If, for whatever reason, you want to compose a URI that puts just numbers in the TO field, you have to be careful. For example, if you wanted 44 to show up in the TO field, you might use "mailto:44". However, this creates a problem if you enter the URI in a browser's address field. The browser's address field might think that you mean to go to some mailto site on port 44. To avoid this, use "mailto:?to=44" instead. Or, percent-encode the first 4 to %34. This should not be a problem for links in a web page.

Decoding data

  1. Let S be the encoded string to decode.
  2. Let I be the current position in S, starting at 0.
  3. Let RET be the empty string to hold the built value.
  4. Let HEXITS be the string "0123456789ABCDEF".
  5. While I is less than the length of S:

    1. Let C be the character at position I.
    2. If C equals "%" and I + 2 is less than the length of s:

      1. Let F1 be the uppercase version of the character at position I + 1.
      2. Let F2 be the uppercase version of the character at position I + 2.
      3. Let A be the position of F1 in HEXITS.
      4. Let B be the position of F2 in HEXITS.
      5. If F1 or F2 was not found in HEXITS:

        1. Append C to RET.
      6. Else:

        1. Append the character represented by the 8bit unsigned value (0 to 255) of (A * 16 + B) to RET.
        2. Increment I by 2.
    3. Else:

      1. Append C to RET
    4. Increment I by 1
  6. Replace all Carriage Return + Line Feed pairs (0x0D + 0x0A) in RET with Line Feeds (0x0A).
  7. Then, replace all Carriage Returns (0x0D) in RET with Line Feeds(0x0A).

RET will be a string of raw utf-8 sequences with all newline pairs and single newlines normalized to \n.

Handling of duplicate hnames

In a mailto URI, there can be more than one hname with the same name.

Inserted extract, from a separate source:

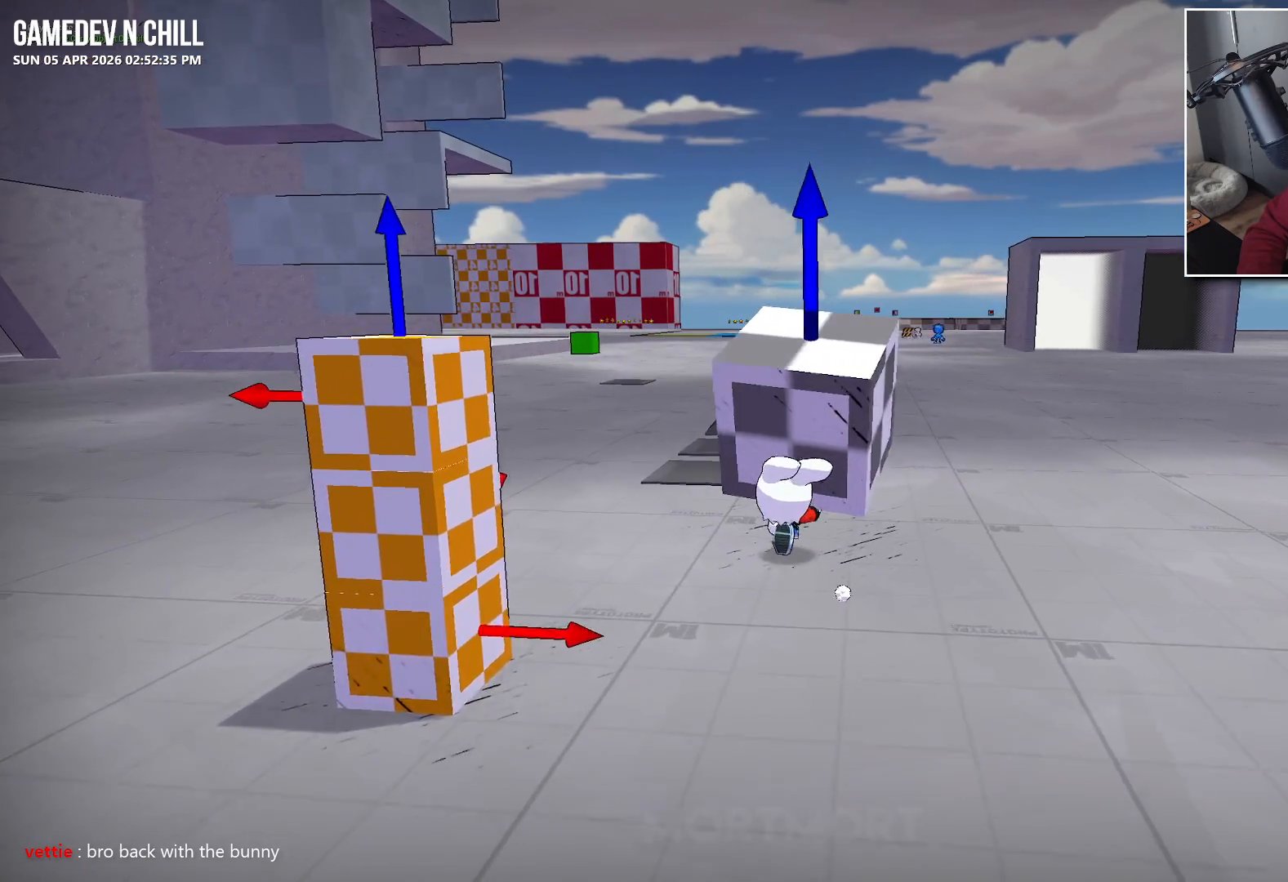
{"buttons": [], "left_stick": "right", "right_stick": "center", "events": [[500, "left_stick", "right"]]}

When a client parses a mailto URI to generate a TO, CC, BCC, SUBJECT or BODY value, the following rules should be followed.

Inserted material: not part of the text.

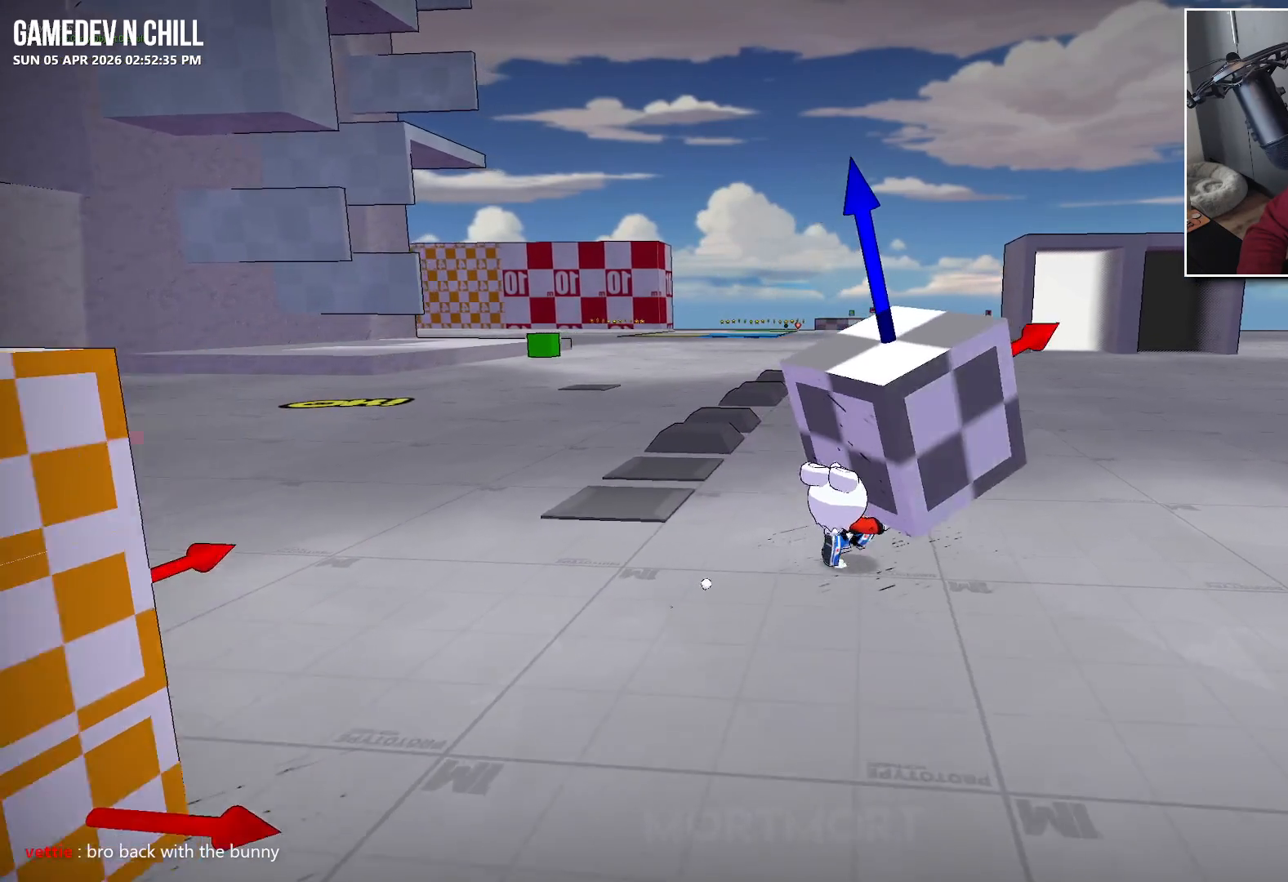
{"buttons": [], "left_stick": "right", "right_stick": "center", "events": []}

The decoded version of the generated TO value is what browsers should use for the mailto link "Copy email address" feature. "Copy subject", "Copy body", "Copy CC addresses" and "Copy BCC addresses" features should use the decoded version of their corresponding generated value.

If the client supports other address-based hnames, the TO, CC and BCC rules can be used if desired. If the client supports other multiline-based hnames, the body rule can be used. If the client supports other single-line hnames, the subject rule can be used.

Note that array-based hnames like ?body[]=line1&body[]=line2 are not supported in mailto URIs.

Rationale

For TO, CC and BCC (and generally other address types), there is no need to join empty hvalues. You'll end up getting ", , , , ," if you do.

For SUBJECT, since there can be only one subject in a message, make each new SUBJECT hvalue override the previous one. Also, there are existing implementations that already do this.

For BODY, do not join empty BODY hvalues until there is a BODY hvalue with significant content (non-empty). That way, empty body hvalues do not cause a bunch of empty lines at the top of the BODY field before there's significant content.

If you want your mailto URI to be handled correctly in clients that don't support duplicate hnames, don't use duplicate hnames in your URI. Currently, there's not much need to anyway.

Pre-Parsing

Before parsing, the URI needs to be stripped of "mailto:" and converted into a dataset of &-separated hname=hvalue pairs so that they can be split by "&".

  1. Let S be the incoming string.
  2. Let P be an empty string to store the &-separated list of hname=hvalue pairs.
  3. IF S starts with a case-insensitive "mailto:":

    1. Let SUB be the substring of S starting at and including the character at position 4 to the end of S.
    2. Replace the first ':' in SUB with '='.
    3. IF one or more '?' are present in SUB:

      1. Replace only the first '?' with '&'.
    4. Assign SUB to P.
  4. Else:

    1. Handle the error as you desire. (Return an empty string for example.)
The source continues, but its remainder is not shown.